» Assignment: Find the lines holding the string "nimi" in the data, then copy all of them.

——

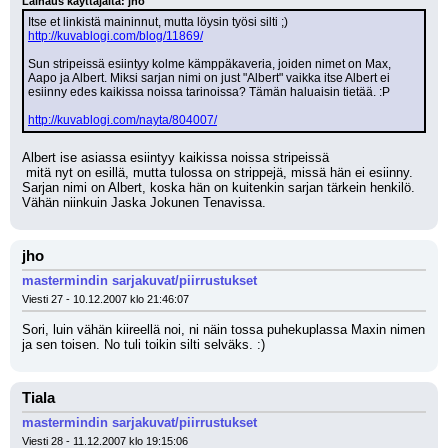
Lainaus käyttäjältä: jho
Itse et linkistä maininnut, mutta löysin työsi silti ;) 
http://kuvablogi.com/blog/11869/
Sun stripeissä esiintyy kolme kämppäkaveria, joiden nimet on Max, 
Aapo ja Albert. Miksi sarjan nimi on just "Albert" vaikka itse Albert ei 
esiinny edes kaikissa noissa tarinoissa? Tämän haluaisin tietää. :P
http://kuvablogi.com/nayta/804007/
Albert ise asiassa esiintyy kaikissa noissa stripeissä
 mitä nyt on esillä, mutta tulossa on strippejä, missä hän ei esiinny.
Sarjan nimi on Albert, koska hän on kuitenkin sarjan tärkein henkilö. 
Vähän niinkuin Jaska Jokunen Tenavissa.
jho
mastermindin sarjakuvat/piirrustukset
Viesti 27 - 10.12.2007 klo 21:46:07
Sori, luin vähän kiireellä noi, ni näin tossa puhekuplassa Maxin nimen 
ja sen toisen. No tuli toikin silti selväks. :)
Tiala
mastermindin sarjakuvat/piirrustukset
Viesti 28 - 11.12.2007 klo 19:15:06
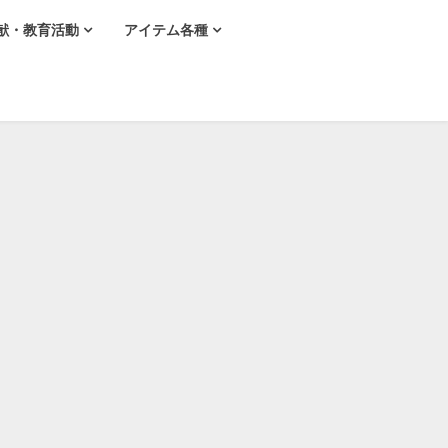
献・教育活動
アイテム各種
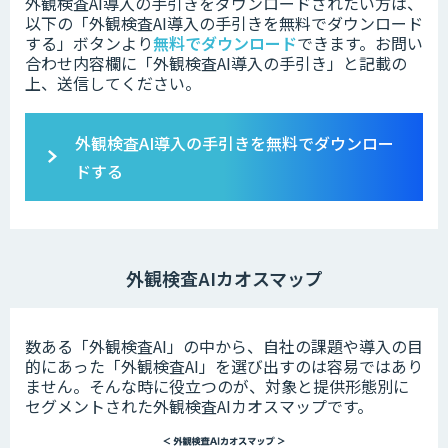
外観検査AI導入の手引きをダウンロードされたい方は、
以下の「外観検査AI導入の手引きを無料でダウンロード
する」ボタンより
無料でダウンロード
できます。
お問い
合わせ内容欄に「外観検査AI導入の手引き」と記載の
上、送信してください。
外観検査AI導入の手引きを無料でダウンロー
ドする
外観検査AIカオスマップ
数ある「外観検査AI」の中から、自社の課題や導入の目
的にあった「外観検査AI」を選び出すのは容易ではあり
ません。そんな時に役立つのが、対象と提供形態別に
セグメントされた外観検査AIカオスマップです。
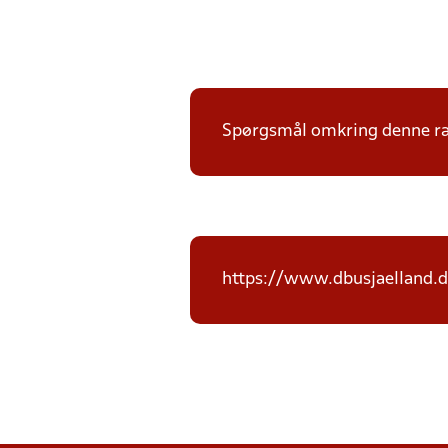
Spørgsmål omkring denne ræk
https://www.dbusjaelland.d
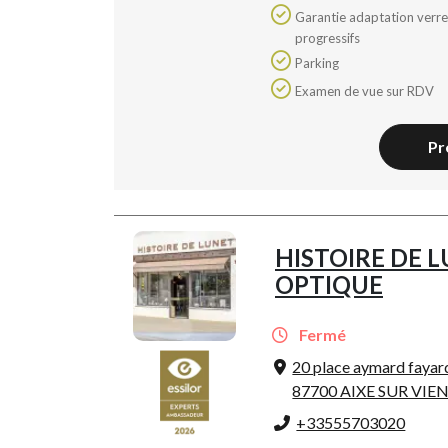
Garantie adaptation verres
progressifs
Parking
Examen de vue sur RDV
Pr
HISTOIRE DE L
OPTIQUE
Fermé
20 place aymard fayar
87700 AIXE SUR VIE
+33555703020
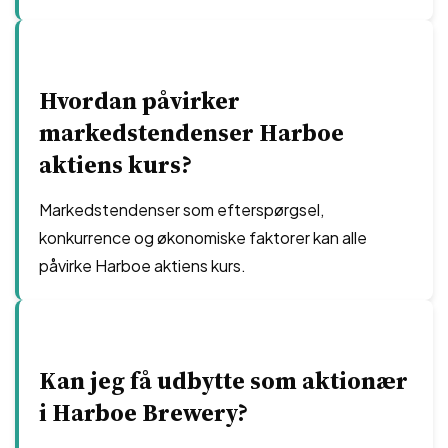
Hvordan påvirker
markedstendenser Harboe
aktiens kurs?
Markedstendenser som efterspørgsel,
konkurrence og økonomiske faktorer kan alle
påvirke Harboe aktiens kurs.
Kan jeg få udbytte som aktionær
i Harboe Brewery?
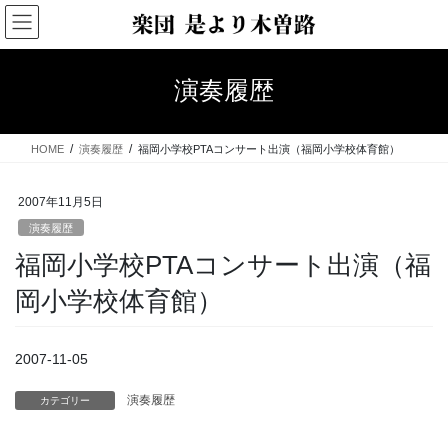
コ
ナ
ン
ビ
テ
ゲ
ン
ー
演奏履歴
ツ
シ
へ
ョ
ス
ン
HOME
演奏履歴
福岡小学校PTAコンサート出演（福岡小学校体育館）
キ
に
ッ
移
プ
動
2007年11月5日
演奏履歴
福岡小学校PTAコンサート出演（福
岡小学校体育館）
2007-11-05
演奏履歴
カテゴリー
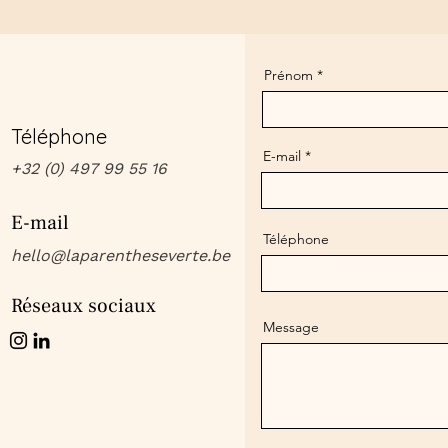
Prénom
Téléphone
E-mail
+32 (0) 497 99 55 16
E-mail
Téléphone
hello@laparentheseverte.be
Réseaux sociaux
Message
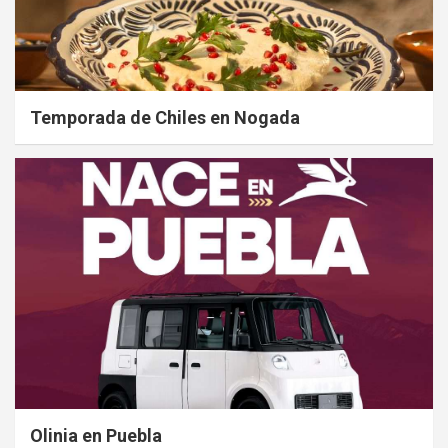
Temporada de Chiles en Nogada
Olinia en Puebla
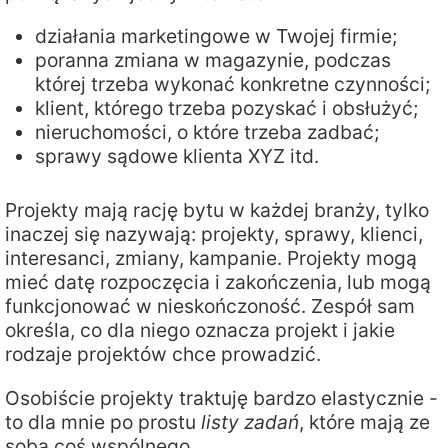
działania marketingowe w Twojej firmie;
poranna zmiana w magazynie, podczas
której trzeba wykonać konkretne czynności;
klient, którego trzeba pozyskać i obsłużyć;
nieruchomości, o które trzeba zadbać;
sprawy sądowe klienta XYZ itd.
Projekty mają rację bytu w każdej branży, tylko
inaczej się nazywają: projekty, sprawy, klienci,
interesanci, zmiany, kampanie. Projekty mogą
mieć datę rozpoczęcia i zakończenia, lub mogą
funkcjonować w nieskończoność. Zespół sam
określa, co dla niego oznacza projekt i jakie
rodzaje projektów chce prowadzić.
Osobiście projekty traktuję bardzo elastycznie -
to dla mnie po prostu
listy zadań
, które mają ze
sobą coś wspólnego.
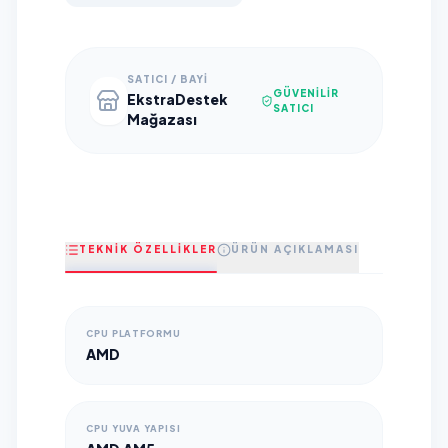
SATICI / BAYI
GÜVENILIR
EkstraDestek
SATICI
Mağazası
TEKNİK ÖZELLİKLER
ÜRÜN AÇIKLAMASI
CPU PLATFORMU
AMD
CPU YUVA YAPISI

——

» Answer to this problem:
Aapo ja Albert. Miksi sarjan nimi on just "Albert" vaikka itse Albert ei 
Sarjan nimi on Albert, koska hän on kuitenkin sarjan tärkein henkilö. 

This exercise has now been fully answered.